01-12-2011 Print this page

B9 10487. HvJ EU, 1 december 2011, gevoegde zaken C-446/09 Koninklijke Philips Electronics tegen Lucheng Meijing Industrial Company c.s. en C-495/09 Nokia Corporation tegen Her Majesty’s Commissioners of Revenue and Customs (in tegenwoordigheid van INTA).

Douane & IE.  Het Hof van Jusitie verduidelijkt onder welke voorwaarden de douaneautoriteiten van de lidstaten uit derde landen afkomstige goederen – imitaties of kopieën van in de Unie intellectuele-eigendomsrechtelijk beschermde waren – kunnen vasthouden. ‘Wanneer dergelijke goederen zich in de Unie in een douane-entrepot of in extern douanevervoer bevinden, kunnen zij als „namaakgoederen” of „door piraterij verkregen goederen” worden aangemerkt wanneer is bewezen dat zij bestemd zijn om in de Unie te worden verhandeld.’

Beide zaken betreffen de uitlegging van de Unieregeling inzake het optreden van de douaneautoriteiten wanneer zij geconfronteerd worden met uit derde landen afkomstige goederen die op het grondgebied van de Unie in extern douanevervoer zijn of in een douane-entrepot zijn geplaatst en die eventueel inbreuk maken op intellectuele-eigendomsrechten. Deze schorsingsregelingen maken het mogelijk niet-communautaire goederen niet te onderwerpen aan rechten bij invoer en andere heffingen of aan handelspolitieke maatregelen.

Het Hof herinnert eraan dat uit derde landen afkomstige goederen die onder een schorsingsregeling zijn geplaatst, niet louter wegens deze plaatsing inbreuk kunnen maken op in de Unie geldende intellectuele-eigendomsrechten. Daarentegen kan inbreuk op deze rechten worden gemaakt wanneer met betrekking tot uit derde landen afkomstige goederen gedurende hun plaatsing onder een schorsingsregeling in het douanegebied van de Unie of zelfs vóór ze in dat gebied binnenkomen, tot de consumenten in de Unie gerichte commerciële handelingen worden gesteld zoals verkoop, verkoopaanbieding of reclame.

Afgezien van het bestaan van een dergelijke commerciële handeling kunnen ook andere omstandigheden ertoe leiden dat de douaneautoriteiten van de lidstaten goederen voorlopig vasthouden.
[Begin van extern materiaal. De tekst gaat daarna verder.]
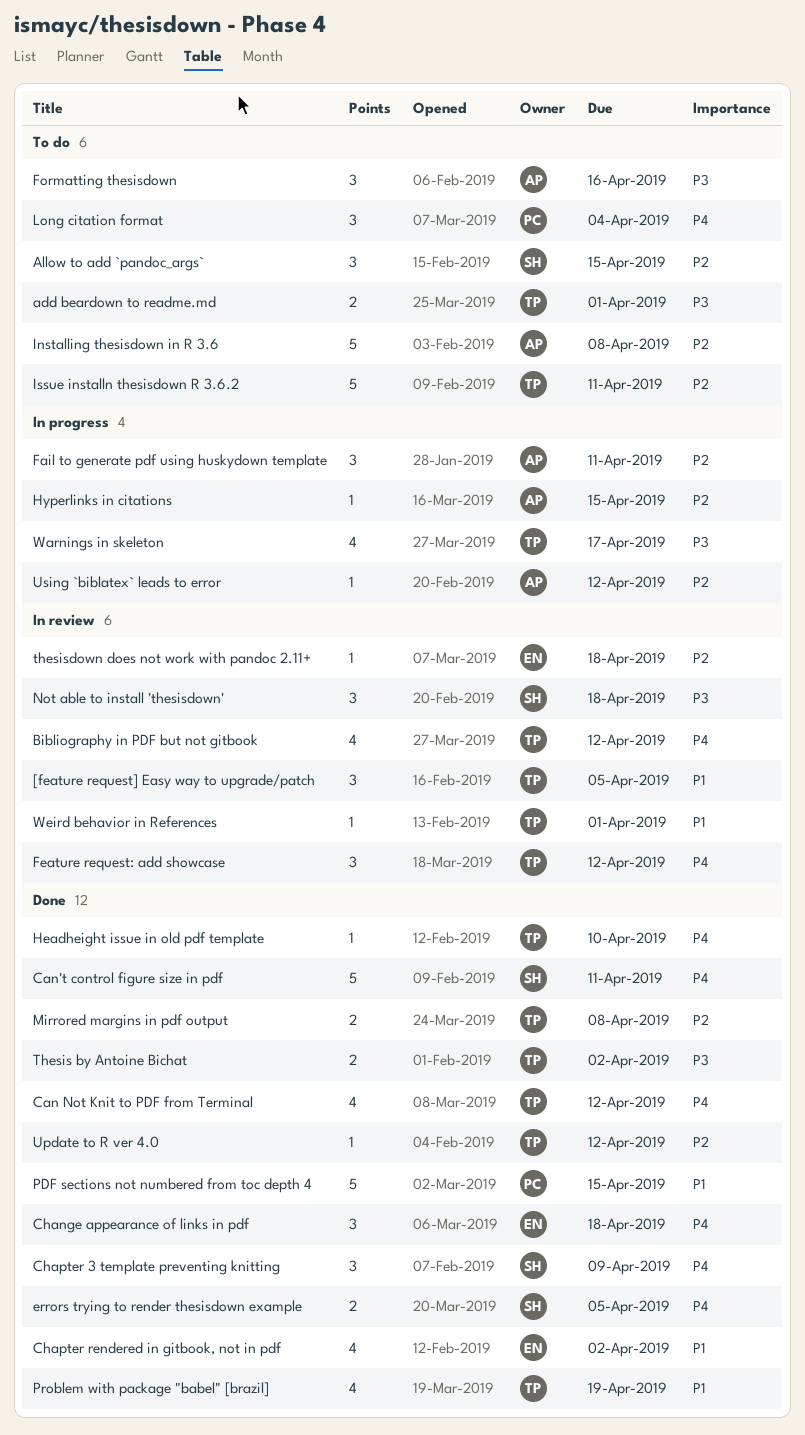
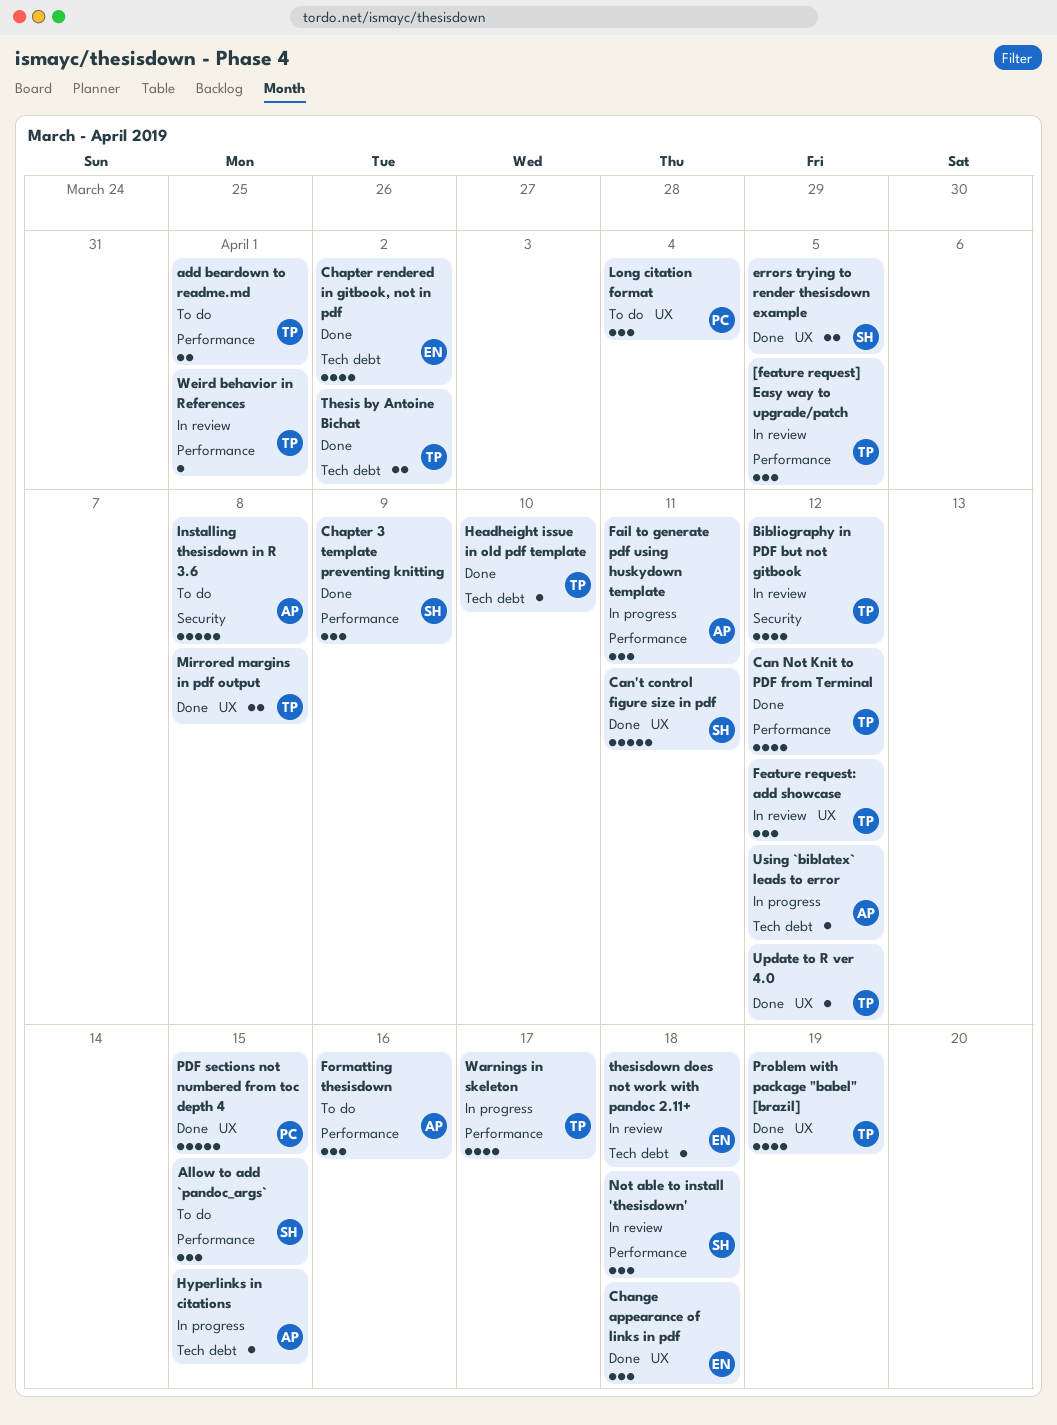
Issue installn thesisdown R 3.6.2: present -> none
Zo hebben de douaneautoriteiten, wanneer zij vaststellen dat imitaties of kopieën van een in de Unie intellectuele-eigendomsrechtelijk beschermde waar in een entrepot zijn opgeslagen of in doorvoer zijn, het recht op te treden wanneer zij over aanwijzingen beschikken waaruit blijkt dat een of meerdere van de bij de productie, expeditie of distributie van de goederen betrokken ondernemingen op het punt staan deze goederen naar de consumenten van de Unie om te leiden ook al is daar nog geen begin mee gemaakt, of hun commerciële bedoelingen verbergen.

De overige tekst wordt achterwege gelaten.